The provincial election is over. The federal election is ramping up. Does this seem like too much politics?
Frankly, our cynicism, our impatience with politics is not good for us. Get over it, catch your breath and get thinking about matters beyond the daily, ‘what’s for supper?’, ‘who’s picking the kids up?’ and the plethora of work-related items.
Will life under one party or another be any different for you?
That’s the question that candidates and their speech writers will try and answer in the next 35 days or so.
We often complain that our political leaders are short sighted, just aiming for votes to stay in power, or get into power.

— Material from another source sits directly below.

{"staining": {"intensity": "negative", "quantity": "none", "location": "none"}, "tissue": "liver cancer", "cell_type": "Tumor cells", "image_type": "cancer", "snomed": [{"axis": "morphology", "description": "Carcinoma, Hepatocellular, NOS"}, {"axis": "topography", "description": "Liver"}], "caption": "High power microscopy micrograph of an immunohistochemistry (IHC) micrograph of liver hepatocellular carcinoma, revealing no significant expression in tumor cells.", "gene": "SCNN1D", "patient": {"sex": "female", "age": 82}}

What about us? How far-sighted will we, the voter, be?
Will we spot policies that will sustain our nation into the next 10, 20 or more years? Or will we gobble up policies that ease our own burdens next year? What are the tensions between those two perspectives?
In our own lives there’s the tension between enjoying ourselves now, or saving for a rainy day. There’s struggle to develop a business so we, and the next generation, can enjoy a little more, later. And that’s the beauty of choice. We have choices to make.
We are 152 years into this democracy. Do we take our freedoms, our prosperity and our safety for granted?
Every Remembrance Day speakers implore us to value our hard-fought freedoms.
Our way of life, however, is much deeper and broader than winning a war against a demonized political system such as the two World Wars were about. It depends upon integrity at all levels.
In reality, with the exception of a few first-generation immigrants who have citizenship and can vote, almost everyone who will put pencil to ballot in the Oct. 21 Federal election knows no other way than the Canadian lifestyle.
Will our children and their children inherit this fine country complete with democratic and personal rights and the freedom to make the choices that we can make?
Let’s pay close attention to the candidates. Do they have vision that will protect Canada’s future?
We have a mere 30+ days to determine if a candidate, who may seem to have the right idea, has the courage and strength to actually make good on their promises.